TASK:
Output these lines as a JSON list of strings, one string per line, omitting blank lines and the pictures.

(Recorded data)
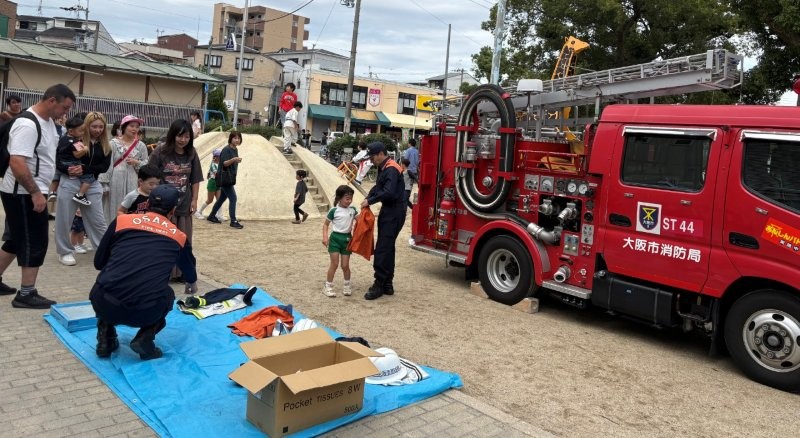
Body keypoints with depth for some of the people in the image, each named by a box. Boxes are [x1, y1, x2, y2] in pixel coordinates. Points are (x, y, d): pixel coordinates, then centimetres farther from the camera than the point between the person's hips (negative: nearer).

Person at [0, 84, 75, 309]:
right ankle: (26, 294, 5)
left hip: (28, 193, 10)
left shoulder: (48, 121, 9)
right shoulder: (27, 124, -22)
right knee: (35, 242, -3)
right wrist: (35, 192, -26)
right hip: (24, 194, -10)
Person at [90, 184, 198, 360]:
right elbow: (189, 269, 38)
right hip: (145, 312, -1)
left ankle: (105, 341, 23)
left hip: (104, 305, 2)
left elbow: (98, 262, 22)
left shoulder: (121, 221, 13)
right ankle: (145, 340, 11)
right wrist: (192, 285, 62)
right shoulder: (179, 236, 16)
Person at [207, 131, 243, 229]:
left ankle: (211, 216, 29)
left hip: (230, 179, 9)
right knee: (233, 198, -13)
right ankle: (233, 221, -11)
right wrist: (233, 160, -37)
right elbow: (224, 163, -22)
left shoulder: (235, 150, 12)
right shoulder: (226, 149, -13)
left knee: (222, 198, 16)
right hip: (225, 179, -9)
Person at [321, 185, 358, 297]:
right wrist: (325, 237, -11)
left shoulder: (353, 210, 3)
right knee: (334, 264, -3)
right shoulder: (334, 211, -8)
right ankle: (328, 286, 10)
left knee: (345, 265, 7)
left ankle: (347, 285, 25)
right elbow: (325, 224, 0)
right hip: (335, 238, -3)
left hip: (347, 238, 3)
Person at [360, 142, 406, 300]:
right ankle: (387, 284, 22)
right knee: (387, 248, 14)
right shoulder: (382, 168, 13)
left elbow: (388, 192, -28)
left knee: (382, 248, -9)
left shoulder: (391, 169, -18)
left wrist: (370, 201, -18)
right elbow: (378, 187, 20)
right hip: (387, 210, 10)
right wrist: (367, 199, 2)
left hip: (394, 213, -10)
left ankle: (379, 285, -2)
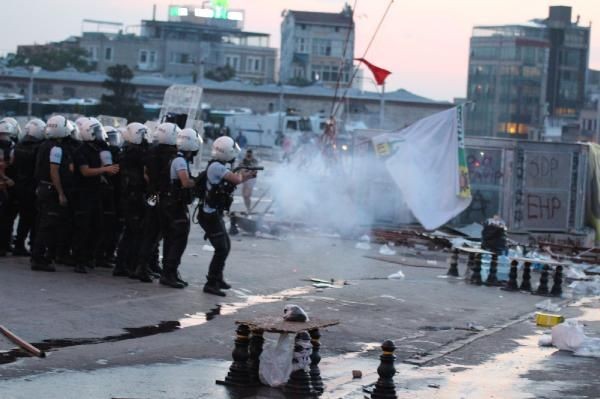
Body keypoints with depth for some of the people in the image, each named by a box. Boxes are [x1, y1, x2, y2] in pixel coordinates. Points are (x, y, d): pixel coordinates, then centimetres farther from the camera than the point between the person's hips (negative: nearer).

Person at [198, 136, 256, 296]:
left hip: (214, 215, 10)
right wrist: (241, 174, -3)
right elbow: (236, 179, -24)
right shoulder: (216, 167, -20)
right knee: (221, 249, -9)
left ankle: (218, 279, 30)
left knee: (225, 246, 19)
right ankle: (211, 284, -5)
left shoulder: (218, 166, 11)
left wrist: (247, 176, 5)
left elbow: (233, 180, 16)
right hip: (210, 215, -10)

PROBLEM SOLUTION:
[
  "Body keypoints with depth for some of the people in the image, each named by a box. Boxes are [x1, y1, x2, y2] in pixel coordinates. Points are (x, y, d): pixel coordinates, then centimetres farther from the camera than the point between the person's hips (negative: nearer).",
  "Person at [0, 84, 75, 309]:",
  "right ankle: (26, 294, 5)",
  "left hip: (28, 193, 10)",
  "left shoulder: (48, 121, 9)",
  "right shoulder: (27, 124, -22)",
  "right knee: (35, 242, -3)",
  "right wrist: (35, 192, -26)",
  "right hip: (24, 194, -10)",
  "Person at [90, 184, 198, 360]:",
  "right elbow: (189, 269, 38)",
  "right hip: (145, 312, -1)",
  "left ankle: (105, 341, 23)",
  "left hip: (104, 305, 2)",
  "left elbow: (98, 262, 22)",
  "left shoulder: (121, 221, 13)",
  "right ankle: (145, 340, 11)",
  "right wrist: (192, 285, 62)",
  "right shoulder: (179, 236, 16)",
  "Person at [207, 131, 243, 229]:",
  "left ankle: (211, 216, 29)",
  "left hip: (230, 179, 9)",
  "right knee: (233, 198, -13)",
  "right ankle: (233, 221, -11)",
  "right wrist: (233, 160, -37)",
  "right elbow: (224, 163, -22)",
  "left shoulder: (235, 150, 12)",
  "right shoulder: (226, 149, -13)",
  "left knee: (222, 198, 16)",
  "right hip: (225, 179, -9)",
  "Person at [321, 185, 358, 297]:",
  "right wrist: (325, 237, -11)",
  "left shoulder: (353, 210, 3)",
  "right knee: (334, 264, -3)",
  "right shoulder: (334, 211, -8)",
  "right ankle: (328, 286, 10)",
  "left knee: (345, 265, 7)",
  "left ankle: (347, 285, 25)",
  "right elbow: (325, 224, 0)",
  "right hip: (335, 238, -3)",
  "left hip: (347, 238, 3)",
  "Person at [360, 142, 406, 300]:",
  "right ankle: (387, 284, 22)",
  "right knee: (387, 248, 14)",
  "right shoulder: (382, 168, 13)",
  "left elbow: (388, 192, -28)",
  "left knee: (382, 248, -9)",
  "left shoulder: (391, 169, -18)",
  "left wrist: (370, 201, -18)",
  "right elbow: (378, 187, 20)",
  "right hip: (387, 210, 10)",
  "right wrist: (367, 199, 2)",
  "left hip: (394, 213, -10)",
  "left ankle: (379, 285, -2)",
  "Body keypoints with depth for some of the people in the image, each named by a box. Boxes are [x1, y1, x2, y2] in pixel coordinates. Points are (x, y, d): pixel coordinates, then centimetres farther from the camera than the point between the person's hips (negative: nearer).",
  "Person at [198, 136, 256, 296]:",
  "left hip: (214, 215, 10)",
  "right wrist: (241, 174, -3)",
  "right elbow: (236, 179, -24)",
  "right shoulder: (216, 167, -20)",
  "right knee: (221, 249, -9)",
  "left ankle: (218, 279, 30)",
  "left knee: (225, 246, 19)",
  "right ankle: (211, 284, -5)",
  "left shoulder: (218, 166, 11)",
  "left wrist: (247, 176, 5)",
  "left elbow: (233, 180, 16)",
  "right hip: (210, 215, -10)"
]